### Request 1
Please translate this sentence from the patent text on synchronizing wireless network nodes into Spanish: "However, it would be advantageous to synchronize such home base stations."

Inventors: Nicolas Gresset
Original assignee: Mitsubishi Electric Corp
Current assignee: Mitsubishi Electric Corp
Priority date: 2009-12-22
Filing date: 2010-12-21
Publication date: 2011-06-23
Also published as: JP5654865B2; EP2339761A1; JP2011139455A; CN102149188B; CN102149188A; EP2339761B1

Abstract

This method for synchronizing at least two nodes in communication with at least one terminal in a wireless network, each node transmitting synchronization sub-frames, each synchronization sub-frame being aligned to an actual synchronization time is characterized in that it comprises

- a preliminary step of defining, for each node a virtual synchronization time, and in that the method further comprises the steps, carried for each node, of:
  - determining (46) the virtual synchronization time of the at least another node;
  - computing (50) an update of the virtual synchronization time of said node using the virtual synchronization time of the at least another node; and
  - changing the actual synchronization time of said node according to its updated virtual synchronization time.

Description

The present invention relates to a method for synchronizing at least two nodes in communication with at least one terminal in a wireless network and to a device for implementing such a method.
The invention relates more particularly to the synchronization of home base stations (HeNBs). Such home base stations are deployed, for example, for providing a seamless wireless network inside houses or in a building of a company, a mall, a station or more generally any large building. Thus, in such a network, the number of HeNBs is large.
According to the 3GPP-LTE (“3^rdGeneration Partnership Project Long Term Evolution”) standard, in a typical deployment of HeNBs, the nodes of the wireless network are activated in an uncoordinated way and non-synchronized one from each other.
However, it would be advantageous to synchronize such home base stations.
The first advantage of this synchronization is an improvement of the overall performance of the wireless network.
For example, a terminal in the network will perceive the synchronization signals of the different HeNBs as perfectly orthogonal which improves, for example, the detection algorithms used for mobility purposes.
A second advantage of this synchronization is the possibility of providing new telecommunication services such as multimedia broadcasting inside the building wherein the seamless wireless network is deployed.
The third advantage of this synchronization is the possibility of providing other services such as an accurate geolocation of the terminals.
There exists several means for providing nodes synchronization, over a fixed network, but limited in most cases to low accuracy (around a millisecond in practical scenarios with several nodes), and insufficient for taking benefit from it.
These algorithms depend a lot on the topology of the fixed network, and thus cannot be used with high reliability requirements.

### Material provided
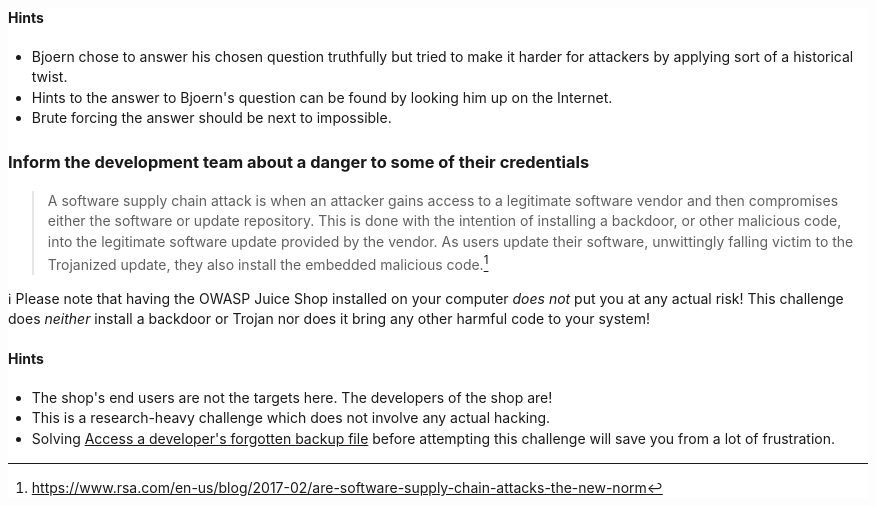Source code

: #### Hints

* Bjoern chose to answer his chosen question truthfully but tried to
  make it harder for attackers by applying sort of a historical twist.
* Hints to the answer to Bjoern's question can be found by looking him
  up on the Internet.
* Brute forcing the answer should be next to impossible.

### Inform the development team about a danger to some of their credentials

> A software supply chain attack is when an attacker gains access to a
> legitimate software vendor and then compromises either the software or
> update repository. This is done with the intention of installing a backdoor,
> or other malicious code, into the legitimate software update provided by
> the vendor. As users update their software, unwittingly falling victim
> to the Trojanized update, they also install the embedded malicious code.[^4]

:information_source: Please note that having the OWASP Juice Shop installed on your computer
_does not_ put you at any actual risk! This challenge does _neither_ install a backdoor
or Trojan nor does it bring any other harmful code to your system!

#### Hints

* The shop's end users are not the targets here. The developers of the shop are!
* This is a research-heavy challenge which does not involve any actual hacking.
* Solving [Access a developer's forgotten backup file](roll-your-own-security.md#access-a-developers-forgotten-backup-file) before attempting this challenge will save you from a lot of frustration.

[^1]: http://goodsecurityquestions.com

[^2]: https://www.owasp.org/index.php/CSRF

[^3]: https://en.wikipedia.org/wiki/Rainbow_table

[^4]: https://www.rsa.com/en-us/blog/2017-02/are-software-supply-chain-attacks-the-new-norm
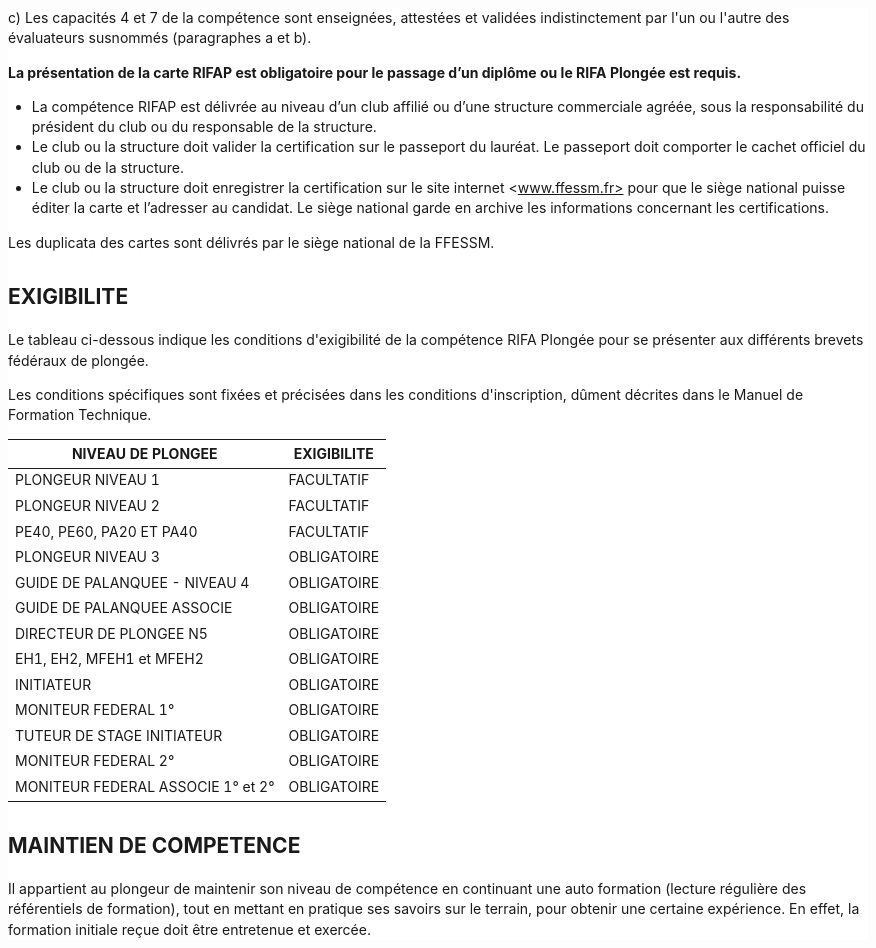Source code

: c) Les capacités 4 et 7 de la compétence sont enseignées, attestées et validées indistinctement par l'un ou
l'autre des évaluateurs susnommés (paragraphes a et b). 

**La présentation de la carte RIFAP est obligatoire pour le passage d’un diplôme ou le RIFA Plongée est
requis.**

- La compétence RIFAP est délivrée au niveau d’un club affilié ou d’une structure commerciale agréée, sous la
responsabilité du président du club ou du responsable de la structure.
- Le club ou la structure doit valider la certification sur le passeport du lauréat. Le passeport doit comporter le
cachet officiel du club ou de la structure.
- Le club ou la structure doit enregistrer la certification sur le site internet <www.ffessm.fr> pour que le siège
national puisse éditer la carte et l’adresser au candidat. Le siège national garde en archive les informations
concernant les certifications.

Les duplicata des cartes sont délivrés par le siège national de la FFESSM. 

## EXIGIBILITE
Le tableau ci-dessous indique les conditions d'exigibilité de la compétence RIFA Plongée pour se présenter aux
différents brevets fédéraux de plongée.

Les conditions spécifiques sont fixées et précisées dans les conditions d'inscription, dûment décrites dans le
Manuel de Formation Technique. 

**NIVEAU DE PLONGEE** | **EXIGIBILITE**
--------------------------------------|----------------
PLONGEUR NIVEAU 1                     | FACULTATIF
PLONGEUR NIVEAU 2                     | FACULTATIF
PE40, PE60, PA20 ET PA40              | FACULTATIF
PLONGEUR NIVEAU 3                     | OBLIGATOIRE
GUIDE DE PALANQUEE - NIVEAU 4         | OBLIGATOIRE
GUIDE DE PALANQUEE ASSOCIE            | OBLIGATOIRE
DIRECTEUR DE PLONGEE N5               | OBLIGATOIRE
EH1, EH2, MFEH1 et MFEH2              | OBLIGATOIRE
INITIATEUR                            | OBLIGATOIRE
MONITEUR FEDERAL 1°                   | OBLIGATOIRE
TUTEUR DE STAGE INITIATEUR            | OBLIGATOIRE
MONITEUR FEDERAL 2°                   | OBLIGATOIRE
MONITEUR FEDERAL ASSOCIE 1° et 2°     | OBLIGATOIRE

## MAINTIEN DE COMPETENCE
Il appartient au plongeur de maintenir son niveau de compétence en continuant une auto formation (lecture
régulière des référentiels de formation), tout en mettant en pratique ses savoirs sur le terrain, pour obtenir une
certaine expérience. En effet, la formation initiale reçue doit être entretenue et exercée.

### Request 2
In the records, reproduce the lines starting at the one containing "the shop are!" and ending after the one containing "[^1]: http://goodsecurityquestions.com".

### Answer 1
Sin embargo, sería ventajoso sincronizar dichas estaciones base domésticas.

### Answer 2
* The shop's end users are not the targets here. The developers of the shop are!
* This is a research-heavy challenge which does not involve any actual hacking.
* Solving [Access a developer's forgotten backup file](roll-your-own-security.md#access-a-developers-forgotten-backup-file) before attempting this challenge will save you from a lot of frustration.

[^1]: http://goodsecurityquestions.com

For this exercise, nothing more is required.